Only an exact repetition of every entry counts as the answer.

───── DATA RECORDS ─────

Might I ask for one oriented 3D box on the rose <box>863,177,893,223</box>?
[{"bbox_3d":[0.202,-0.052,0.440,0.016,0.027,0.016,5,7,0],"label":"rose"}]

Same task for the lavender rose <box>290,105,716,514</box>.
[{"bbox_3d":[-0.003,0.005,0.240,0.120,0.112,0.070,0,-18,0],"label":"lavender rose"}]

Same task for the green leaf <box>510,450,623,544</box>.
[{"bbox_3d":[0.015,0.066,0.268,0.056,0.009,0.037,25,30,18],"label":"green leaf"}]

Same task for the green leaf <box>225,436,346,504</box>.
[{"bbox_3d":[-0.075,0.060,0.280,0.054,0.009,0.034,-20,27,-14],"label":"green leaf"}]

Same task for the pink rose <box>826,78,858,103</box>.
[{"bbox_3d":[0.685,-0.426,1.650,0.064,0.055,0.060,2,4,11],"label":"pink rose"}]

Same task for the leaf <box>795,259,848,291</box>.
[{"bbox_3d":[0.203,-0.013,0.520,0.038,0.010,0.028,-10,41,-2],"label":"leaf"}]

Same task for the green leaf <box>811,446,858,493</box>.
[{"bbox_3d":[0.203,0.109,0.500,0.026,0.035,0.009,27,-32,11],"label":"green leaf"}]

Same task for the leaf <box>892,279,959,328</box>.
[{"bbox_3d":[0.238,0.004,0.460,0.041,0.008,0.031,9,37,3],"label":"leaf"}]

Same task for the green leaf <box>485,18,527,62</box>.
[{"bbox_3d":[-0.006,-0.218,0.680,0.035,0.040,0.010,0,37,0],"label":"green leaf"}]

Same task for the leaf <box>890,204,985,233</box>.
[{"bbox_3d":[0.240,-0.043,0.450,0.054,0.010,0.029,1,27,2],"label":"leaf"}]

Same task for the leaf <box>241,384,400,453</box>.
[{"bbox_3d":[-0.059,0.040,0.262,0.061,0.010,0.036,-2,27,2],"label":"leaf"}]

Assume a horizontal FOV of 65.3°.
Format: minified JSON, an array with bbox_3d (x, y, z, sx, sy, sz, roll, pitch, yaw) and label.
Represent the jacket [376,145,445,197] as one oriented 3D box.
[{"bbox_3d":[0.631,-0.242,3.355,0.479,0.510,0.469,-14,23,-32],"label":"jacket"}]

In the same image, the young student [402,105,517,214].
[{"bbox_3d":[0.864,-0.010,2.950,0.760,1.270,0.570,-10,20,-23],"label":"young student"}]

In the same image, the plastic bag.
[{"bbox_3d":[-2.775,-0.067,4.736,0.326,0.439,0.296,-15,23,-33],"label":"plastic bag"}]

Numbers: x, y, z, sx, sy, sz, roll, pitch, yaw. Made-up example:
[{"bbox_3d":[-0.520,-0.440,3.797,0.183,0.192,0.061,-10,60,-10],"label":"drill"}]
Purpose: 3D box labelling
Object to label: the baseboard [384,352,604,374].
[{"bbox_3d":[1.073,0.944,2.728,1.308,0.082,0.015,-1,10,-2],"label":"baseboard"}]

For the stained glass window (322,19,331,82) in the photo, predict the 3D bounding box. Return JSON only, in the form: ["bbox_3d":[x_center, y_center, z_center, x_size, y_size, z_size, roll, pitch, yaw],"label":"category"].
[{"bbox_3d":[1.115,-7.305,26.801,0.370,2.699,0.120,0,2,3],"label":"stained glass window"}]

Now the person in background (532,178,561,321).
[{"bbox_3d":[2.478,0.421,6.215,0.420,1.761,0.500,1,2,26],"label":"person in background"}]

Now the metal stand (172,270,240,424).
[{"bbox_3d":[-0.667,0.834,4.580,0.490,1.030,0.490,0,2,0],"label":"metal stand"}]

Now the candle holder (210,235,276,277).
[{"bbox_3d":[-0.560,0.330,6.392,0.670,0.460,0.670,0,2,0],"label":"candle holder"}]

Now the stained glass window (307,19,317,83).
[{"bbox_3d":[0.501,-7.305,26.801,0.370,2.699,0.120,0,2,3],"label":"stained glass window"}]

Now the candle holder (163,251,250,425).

─────

-- OUTPUT BELOW --
Might I ask for one oriented 3D box on the rose <box>863,177,893,223</box>?
[{"bbox_3d":[0.202,-0.052,0.440,0.016,0.027,0.016,5,7,0],"label":"rose"}]

Same task for the lavender rose <box>290,105,716,514</box>.
[{"bbox_3d":[-0.003,0.005,0.240,0.120,0.112,0.070,0,-18,0],"label":"lavender rose"}]

Same task for the green leaf <box>510,450,623,544</box>.
[{"bbox_3d":[0.015,0.066,0.268,0.056,0.009,0.037,25,30,18],"label":"green leaf"}]

Same task for the green leaf <box>225,436,346,504</box>.
[{"bbox_3d":[-0.075,0.060,0.280,0.054,0.009,0.034,-20,27,-14],"label":"green leaf"}]

Same task for the pink rose <box>826,78,858,103</box>.
[{"bbox_3d":[0.685,-0.426,1.650,0.064,0.055,0.060,2,4,11],"label":"pink rose"}]

Same task for the leaf <box>795,259,848,291</box>.
[{"bbox_3d":[0.203,-0.013,0.520,0.038,0.010,0.028,-10,41,-2],"label":"leaf"}]

Same task for the green leaf <box>811,446,858,493</box>.
[{"bbox_3d":[0.203,0.109,0.500,0.026,0.035,0.009,27,-32,11],"label":"green leaf"}]

Same task for the leaf <box>892,279,959,328</box>.
[{"bbox_3d":[0.238,0.004,0.460,0.041,0.008,0.031,9,37,3],"label":"leaf"}]

Same task for the green leaf <box>485,18,527,62</box>.
[{"bbox_3d":[-0.006,-0.218,0.680,0.035,0.040,0.010,0,37,0],"label":"green leaf"}]

Same task for the leaf <box>890,204,985,233</box>.
[{"bbox_3d":[0.240,-0.043,0.450,0.054,0.010,0.029,1,27,2],"label":"leaf"}]

Same task for the leaf <box>241,384,400,453</box>.
[{"bbox_3d":[-0.059,0.040,0.262,0.061,0.010,0.036,-2,27,2],"label":"leaf"}]

Assume a horizontal FOV of 65.3°.
Format: minified JSON, an array with bbox_3d (x, y, z, sx, sy, sz, roll, pitch, yaw) and label.
Represent the jacket [376,145,445,197] as one oriented 3D box.
[{"bbox_3d":[0.631,-0.242,3.355,0.479,0.510,0.469,-14,23,-32],"label":"jacket"}]

In the same image, the young student [402,105,517,214].
[{"bbox_3d":[0.864,-0.010,2.950,0.760,1.270,0.570,-10,20,-23],"label":"young student"}]

In the same image, the plastic bag.
[{"bbox_3d":[-2.775,-0.067,4.736,0.326,0.439,0.296,-15,23,-33],"label":"plastic bag"}]

Numbers: x, y, z, sx, sy, sz, roll, pitch, yaw. Made-up example:
[{"bbox_3d":[-0.520,-0.440,3.797,0.183,0.192,0.061,-10,60,-10],"label":"drill"}]
Purpose: 3D box labelling
Object to label: the baseboard [384,352,604,374].
[{"bbox_3d":[1.073,0.944,2.728,1.308,0.082,0.015,-1,10,-2],"label":"baseboard"}]

For the stained glass window (322,19,331,82) in the photo, predict the 3D bounding box. Return JSON only, in the form: ["bbox_3d":[x_center, y_center, z_center, x_size, y_size, z_size, roll, pitch, yaw],"label":"category"].
[{"bbox_3d":[1.115,-7.305,26.801,0.370,2.699,0.120,0,2,3],"label":"stained glass window"}]

Now the person in background (532,178,561,321).
[{"bbox_3d":[2.478,0.421,6.215,0.420,1.761,0.500,1,2,26],"label":"person in background"}]

Now the metal stand (172,270,240,424).
[{"bbox_3d":[-0.667,0.834,4.580,0.490,1.030,0.490,0,2,0],"label":"metal stand"}]

Now the candle holder (210,235,276,277).
[{"bbox_3d":[-0.560,0.330,6.392,0.670,0.460,0.670,0,2,0],"label":"candle holder"}]

Now the stained glass window (307,19,317,83).
[{"bbox_3d":[0.501,-7.305,26.801,0.370,2.699,0.120,0,2,3],"label":"stained glass window"}]

Now the candle holder (163,251,250,425).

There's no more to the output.